Women’s Weird 2 – More Strange Stories By Women 1891 – 1937

Publisher: Handheld Press

Publication Date: 30th October 2020

That cover!

When I saw that Handheld Press were bringing out a follow up collection to Women’s Weird I was so excited! I read and loved the first collection edited by Melissa Edmundson and reviewed it here.

When Handheld Press offered me a copy of Women’s Weird 2 More Strange Stories I snapped their hands off. What a perfect time to scare yourself rigid with some brilliantly spooky and chilling ghost stories with Halloween just around the corner. Of course it’s not just during Halloween season that I enjoy a good ghost story. You lot know I’m a huge fan of anything dark and gothic and this book has both of these things in spades and is the kind of book I’d dip into all year round. I’m always up for a spooky tale!
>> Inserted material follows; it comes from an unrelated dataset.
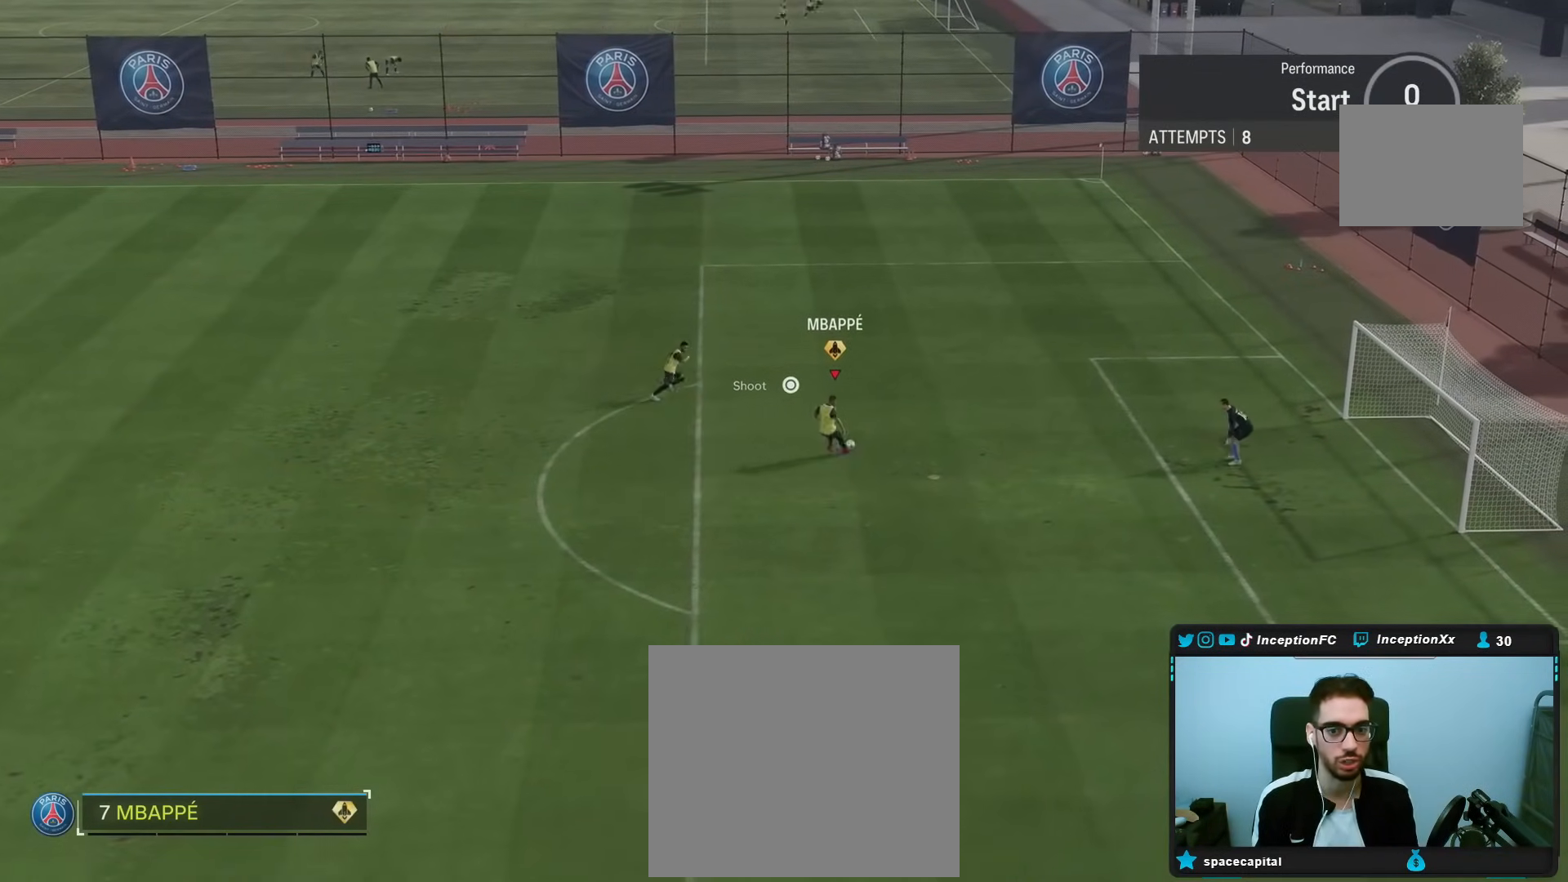
{"buttons": [], "left_stick": "center", "right_stick": "center", "events": [[167, "L1", "up"], [167, "R1", "up"], [167, "right_stick", "center"]]}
What I love about both of the editions of Women’s Weird is the amount of research that has gone into finding the perfect stories from brilliant women authors. The book starts out with an introduction from editor Melissa Edmundson who discusses the background of women’s supernatural fiction through the years, the ongoing appeal of the ghost story and what keeps us coming back for more.

This second volume of stories has widened the scope of writers in that instead of just including writers from Britain and the US there are now stories from authors from Australia, Canada, Ireland and New Zealand, which serves to expand the possibilities of setting and place. I found this a very fascinating prospect.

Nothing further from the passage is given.